Russian bots and trolls were blamed by virtually every major news organization in the country for amplifying the hashtag #ReleaseTheMemo. The files contain a mass of emails from executives blowing up this ridiculous story, once and for all.
The #ReleaseTheMemo scandal was one of the more shameful episodes in the recent history of our media, but taken seriously by all but one or two mainstream editors at the time. All citing the same dubious source — the Hamilton 68 “dashboard” trumpeted by former FBI counterintelligence official and current MSNBC contributor Clint Watts — they insisted Russians deployed Twitter bot-armies to whip up cyber-support for Republican congressmann Devin Nunes. Nunes had just released a classified memo alleging Democrats and the FBI used the infamous paid oppositional research dossier of ex-spy Christopher Steele to obtain secret FISA surveillance authority on Trump-connected figures like Carter Page, amid other improprieties.
We now know Twitter internally found no evidence, as in zero, that Russians were anywhere near this story.
“I just reviewed the accounts that posted the first 50 tweets with #releasethememo,” wrote a piqued Trust and Safety chief Yoel Roth, in all other respects as loyal a Democratic partisan as can be imagined. “None of them show any signs of affiliation to Russia.”
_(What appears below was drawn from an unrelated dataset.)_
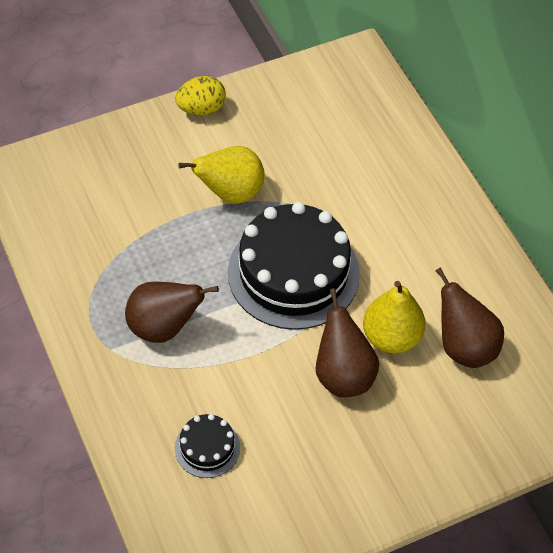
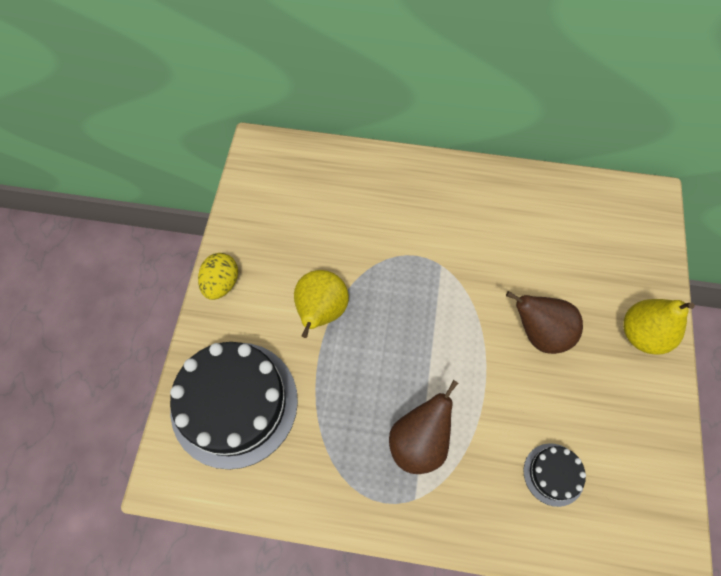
camera: 55 degrees left, 10 degrees up
(293, 273) = (427, 311): black cake -> black cake (234, 403)
(391, 337) = (524, 280): yellow pear -> yellow pear (642, 334)
(464, 347) = (559, 239): brown pear -> none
“These hashtags are organic,” said a second.
“Not seeing it,” said a third.
This is a constant theme in the files. In addition to revelations about FBI censorship, shadow-banning, Pentagon use of fake accounts, and suppression of true information about issues like Covid-19, the Twitter emails regularly expose the wide delta between what we were told about foreign threats, and what a major platform seeing the raw data knew. (In this case, for instance, the #ReleaseTheMemo hashtag reportedly originated with @TracyBeanz, the clearly American editor of UncoverDC). Even within the heavily partisan culture at Twitter, the regular “Russia, Russia, Russia” claims by politicians and media in self-serving pursuit of headlines caused eyes to roll.
“Members,” said one Twitter executive, “look foolish if they cry ‘Russia’ every time something happens on social media.”
We have a lot of problems in this country, and there are serious arguments to be had between blue and red about all sorts of issues, from immigration to the wealth gap to abortion and race. But the country is currently paralyzed by distrust of media that runs so deep that it prevents real dialogue, and that situation can’t be resolved until the corporate press swallows its pride and admits the clock has finally run out on its seven years of loony Russia conspiracies.
It’s over, you nitwits. It’s time to stow the Mueller votive candles, cop to the coverage pileup created by years of errors, and start the reconciliation process.
We need truth. And we need reconciliation. But we also need accountability, and that means more than just mealy-mouthed apologies. It means consequences.